Replication Syncing MASTER_POS_WAIT

  • MASTER_POS_WAIT


  • This function is useful for control of master/slave synchronization. It blocks until the slave has read and applied all updates up to the specified position in the master log. The return value is the number of log events the slave had to wait for to advance to the specified position. The function returns NULL if the slave SQL thread is not started, the slave's master information is not initialized, the arguments are incorrect, or an error occurs. It returns -1 if the timeout has been exceeded.

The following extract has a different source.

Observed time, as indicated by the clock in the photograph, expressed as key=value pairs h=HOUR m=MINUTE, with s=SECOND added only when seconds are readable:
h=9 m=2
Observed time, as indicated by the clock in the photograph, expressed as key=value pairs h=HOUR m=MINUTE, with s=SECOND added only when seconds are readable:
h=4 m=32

If the slave SQL thread stops while MASTER_POS_WAIT() is waiting, the function returns NULL. If the slave is past the specified position, the function returns immediately.

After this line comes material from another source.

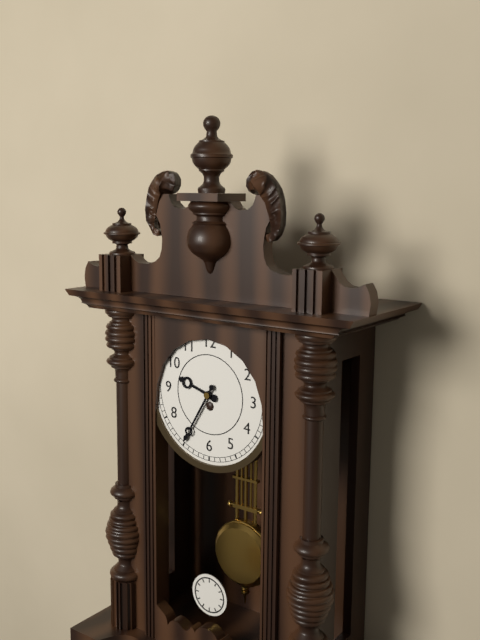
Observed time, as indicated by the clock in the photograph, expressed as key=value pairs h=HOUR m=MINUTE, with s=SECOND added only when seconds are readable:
h=9 m=35
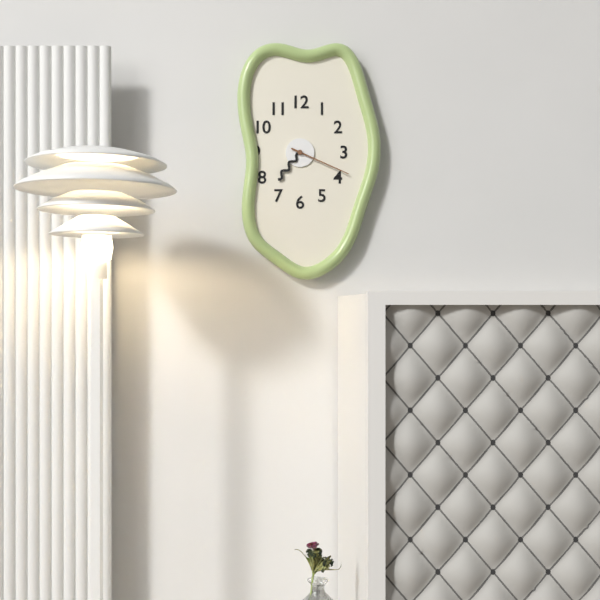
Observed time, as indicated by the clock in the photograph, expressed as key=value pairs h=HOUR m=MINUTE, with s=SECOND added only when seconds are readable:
h=7 m=19
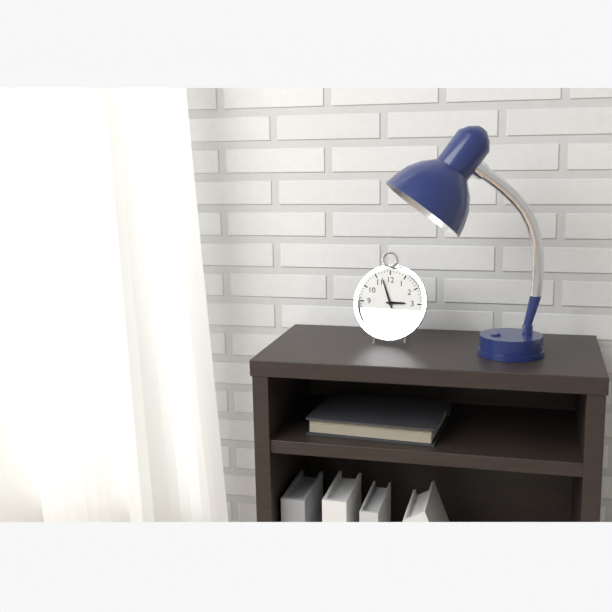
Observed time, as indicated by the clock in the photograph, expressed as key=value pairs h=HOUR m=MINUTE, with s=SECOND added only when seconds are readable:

    If a timeout value is specified, MASTER_POS_WAIT() stops waiting when timeout seconds have elapsed. timeout must be greater than 0; a zero or negative timeout means no timeout.



    This is great for applications which auto promote masters, but one has to account for race conditions.

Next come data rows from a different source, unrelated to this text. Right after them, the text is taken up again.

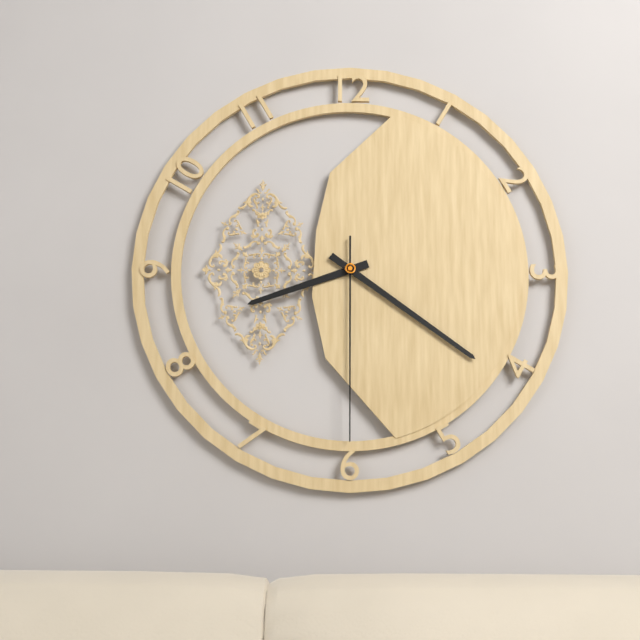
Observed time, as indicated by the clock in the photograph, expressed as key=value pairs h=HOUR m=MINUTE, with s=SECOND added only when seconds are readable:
h=8 m=21 s=30
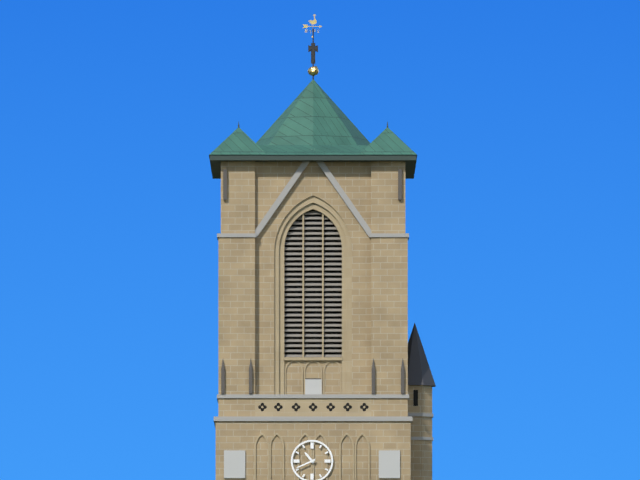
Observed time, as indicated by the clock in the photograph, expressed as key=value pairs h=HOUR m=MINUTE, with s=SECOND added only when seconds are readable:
h=10 m=41
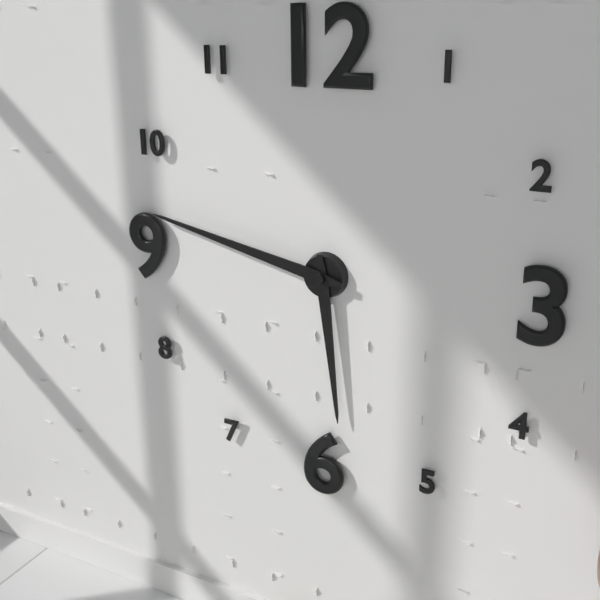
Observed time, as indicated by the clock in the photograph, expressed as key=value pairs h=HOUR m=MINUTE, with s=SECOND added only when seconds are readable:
h=5 m=47
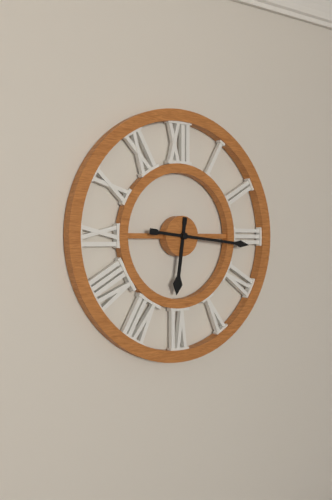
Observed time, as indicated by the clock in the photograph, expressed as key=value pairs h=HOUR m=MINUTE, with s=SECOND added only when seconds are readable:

    For example, dbmaster1 and dbmaster2 are in bi-directional replication displayed below.


    dbmaster1 <----> dbmaster2


    dbmaster2 has slaves called dbslaves1 and dbslaves2. We want to replace dbmaster2 with dbslave1.

    On dbmaster1 issue:

    FLUSH LOGS;


    On dbmaster2 stop external writes to it and execute

    SELECT MASTER_POS_WAIT('dbmaster1-bin.000002', 4); SLAVE STOP;


    db3>show slave status\G
    *************************** 1. row ***************************
    Slave_IO_State:
    Master_Host: dbmaster1
    Master_User: replication
    Master_Port: 3306
    Connect_Retry: 60
    Master_Log_File: dbmaster1-bin.000002
    Read_Master_Log_Pos: 3696603
    Relay_Log_File: dbslave-relay.000005
    Relay_Log_Pos: 597702176
    Relay_Master_Log_File: dbmaster1-bin.000002
    Slave_IO_Running: No
    Slave_SQL_Running: No
    Replicate_Do_DB:
    Replicate_Ignore_DB:
    Replicate_Do_Table:
    Replicate_Ignore_Table:
    Replicate_Wild_Do_Table:
    Replicate_Wild_Ignore_Table:
    Last_Errno: 0
    Last_Error:
    Skip_Counter: 0
    Exec_Master_Log_Pos: 805
    Relay_Log_Space: 601376092
    Until_Condition: None
    Until_Log_File:
    Until_Log_Pos: 0
    Master_SSL_Allowed: No
    Master_SSL_CA_File:
    Master_SSL_CA_Path:
    Master_SSL_Cert:
    Master_SSL_Cipher:
    Master_SSL_Key:
    Seconds_Behind_Master: NULL




    Notice Exec_Master_Log_Pos is at POS 805. This is a small window of events that passed. So, make sure to account for it.


    Now on dbmaster2 issue:

    FLUSH LOGS

    Do the same steps for dbslave1-2 with MASTER_WAIT_POS but for the position on dbmaster2 not dbmaster1.

    Make dbslave1 a master by adding

    log-bin to my.cnf

    Issue CHANGE MASTER TO on dbslave1 to dbmaster1 // this moves dbslave1 to dbmaster1

    CHANGE MASTER TO MASTER_HOST='dbmaster1', MASTER_LOG_POS=805, MASTER_LOG_FILE='dbmaster1.000002';

    Issue CHANGE MASTER TO on dbslave2 to dbslave1 // this moves dbslave2 to dbslave1

    CHANGE MASTER TO MASTER_HOST='dbslave1', MASTER_LOG_POS=4, MASTER_LOG_FILE='dbslave1-bin.000001';


    Enable writes on dbslave1

    done.

    I wrote an application that does this all for me, using IPC, fork, db connections and the "algorithm" above. If your interested in it. I'll post it here.

    3 comments:

    Anonymous said...

    I think you definitely need to take a look at MMM.

    pakfak said...

    Thanks a lot fro this statement it helps me a lot.
    Do you have an idea how to insert the show master status returns into a table?
    I thoght that the whole information with bin-log files names and positions are kept into some system tables in mysql but i was wrong. Any idea?

    pakfak said...

    Thanks a lot fro this statement it helps me a lot.
    Do you have an idea how to insert the show master status returns into a table?
    I thoght that the whole information with bin-log files names and positions are kept into some system tables in mysql but i was wrong. Any idea?